TASK STATEMENT: Could you extract every line of text from the material below, unchanged and in order, leaving out the pictures?

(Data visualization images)

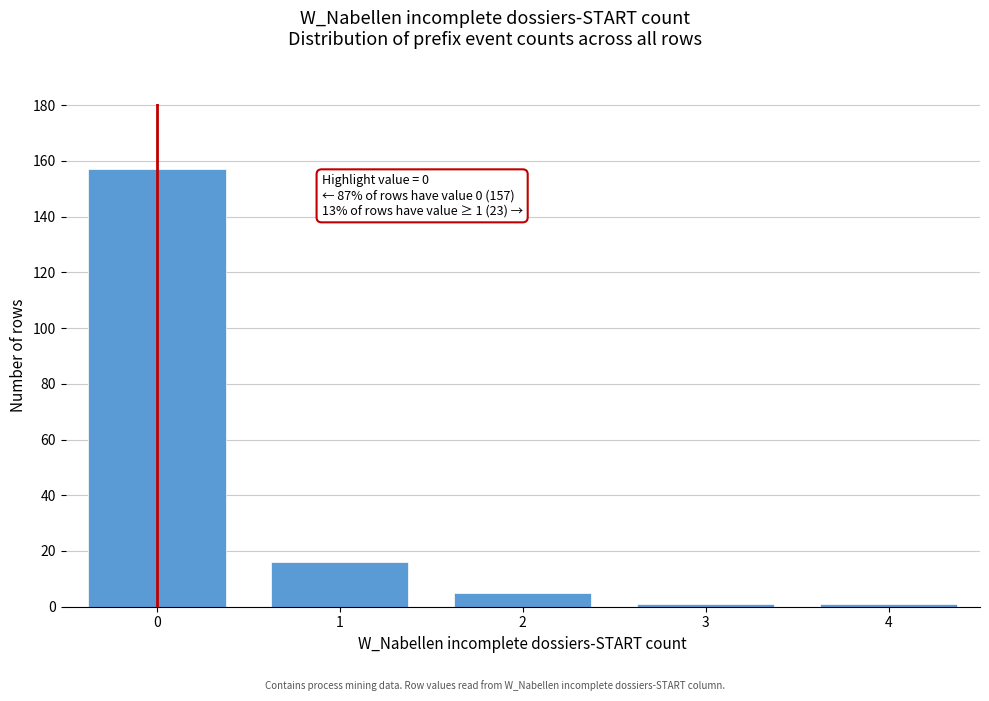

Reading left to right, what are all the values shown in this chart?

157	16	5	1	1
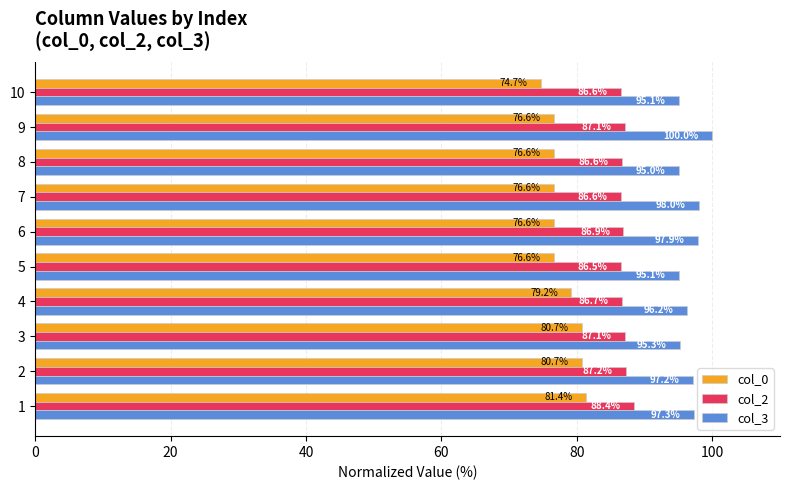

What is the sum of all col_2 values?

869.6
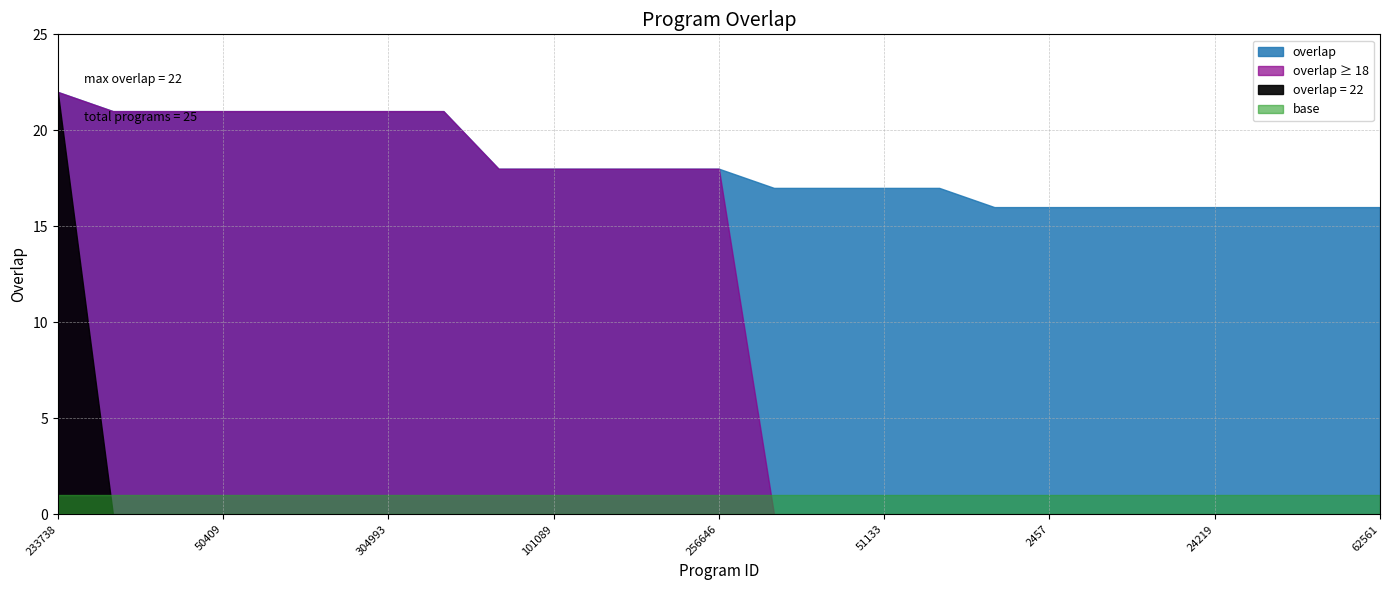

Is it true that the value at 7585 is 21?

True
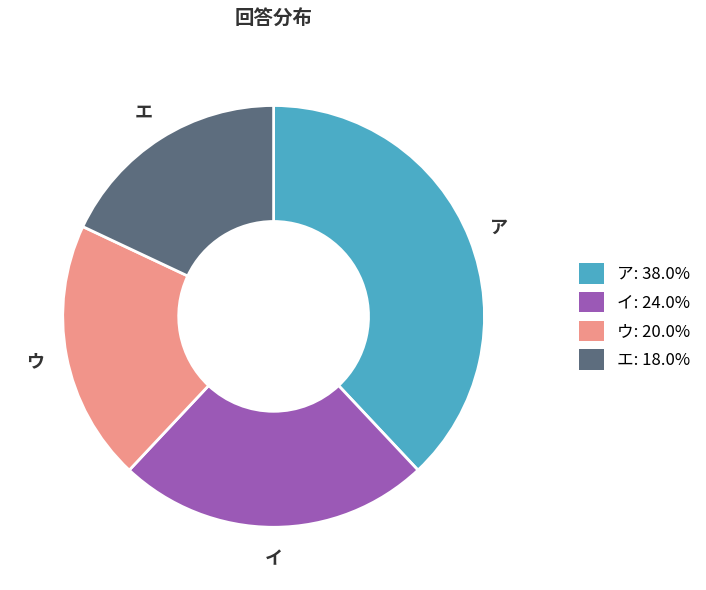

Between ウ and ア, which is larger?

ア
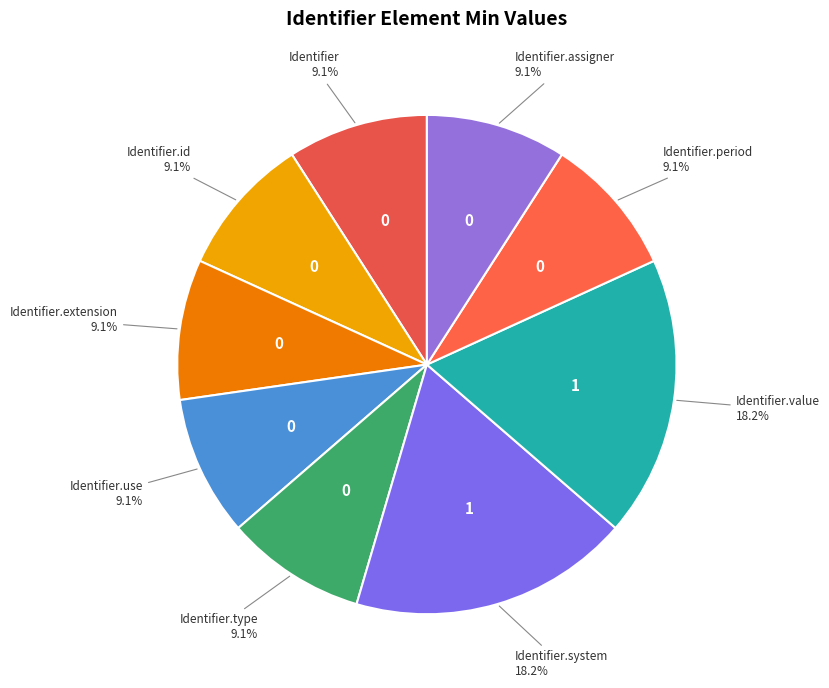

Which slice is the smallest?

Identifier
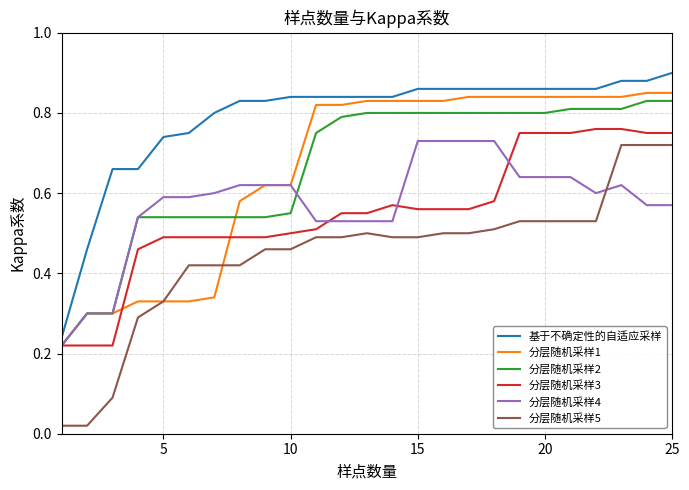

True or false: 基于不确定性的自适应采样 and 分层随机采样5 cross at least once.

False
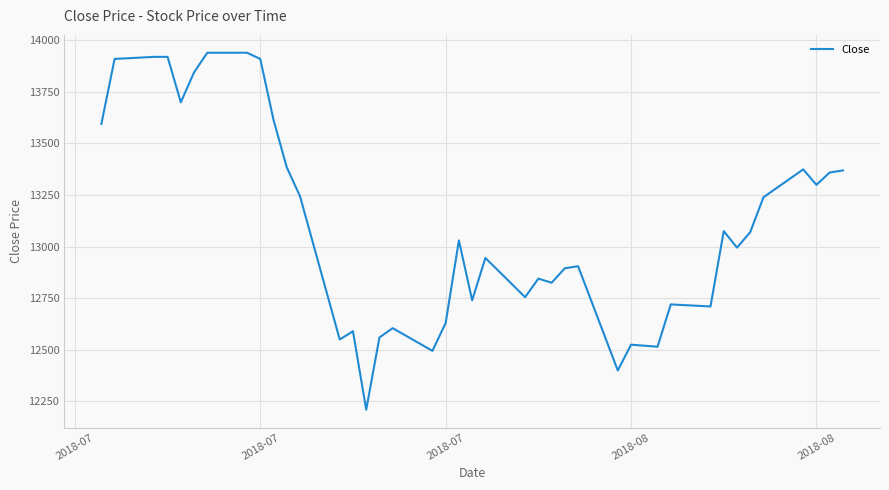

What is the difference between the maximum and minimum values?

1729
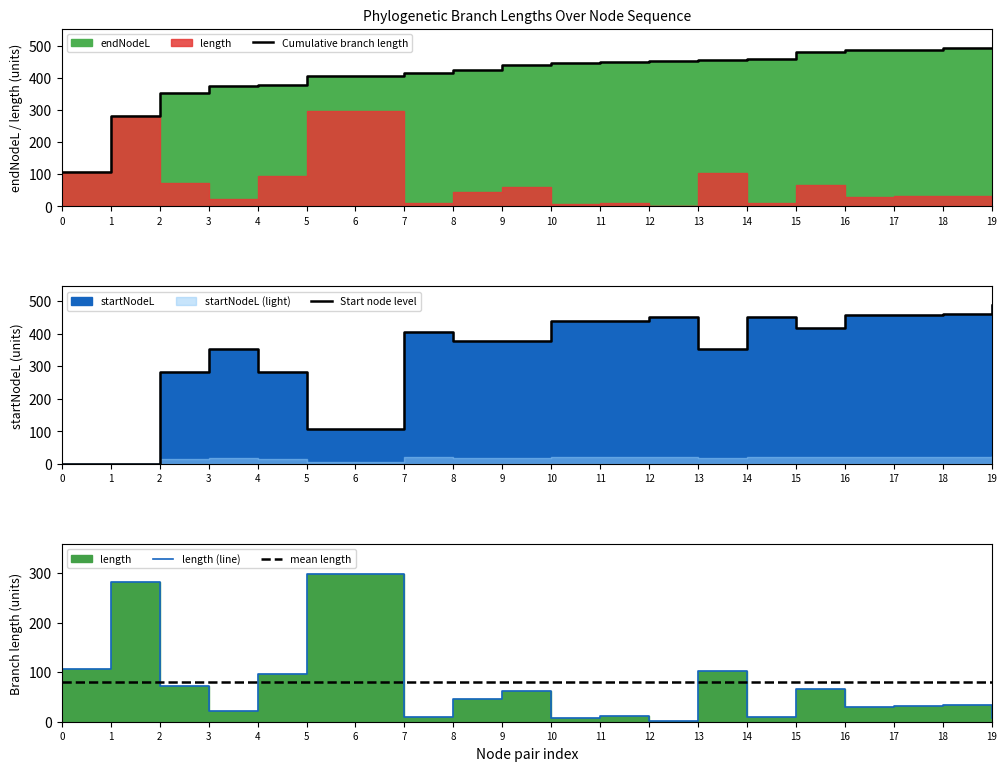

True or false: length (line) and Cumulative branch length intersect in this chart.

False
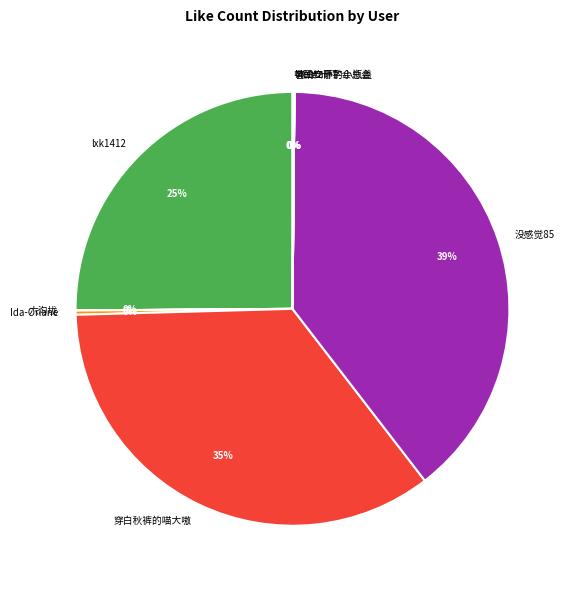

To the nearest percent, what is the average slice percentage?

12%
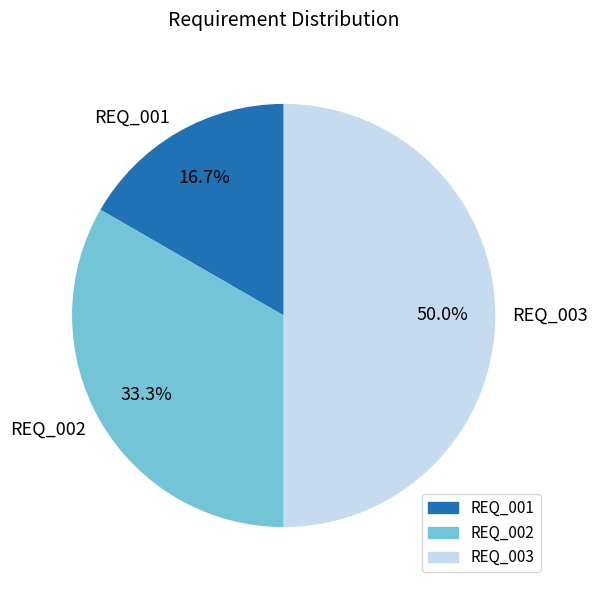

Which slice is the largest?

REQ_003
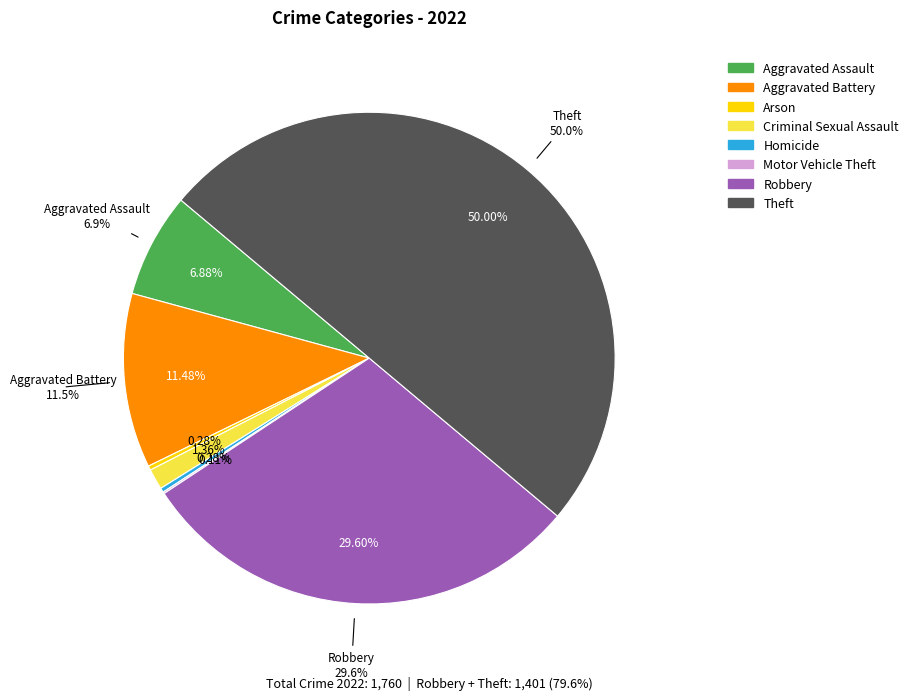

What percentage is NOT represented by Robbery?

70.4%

TASK SOLUTION:
Reading left to right, what are all the values shown in this chart?

157	16	5	1	1

What is the sum of all col_2 values?

869.6

Is it true that the value at 7585 is 21?

True

Between ウ and ア, which is larger?

ア

Which slice is the smallest?

Identifier

True or false: 基于不确定性的自适应采样 and 分层随机采样5 cross at least once.

False

What is the difference between the maximum and minimum values?

1729

True or false: length (line) and Cumulative branch length intersect in this chart.

False

To the nearest percent, what is the average slice percentage?

12%

Which slice is the largest?

REQ_003

What percentage is NOT represented by Robbery?

70.4%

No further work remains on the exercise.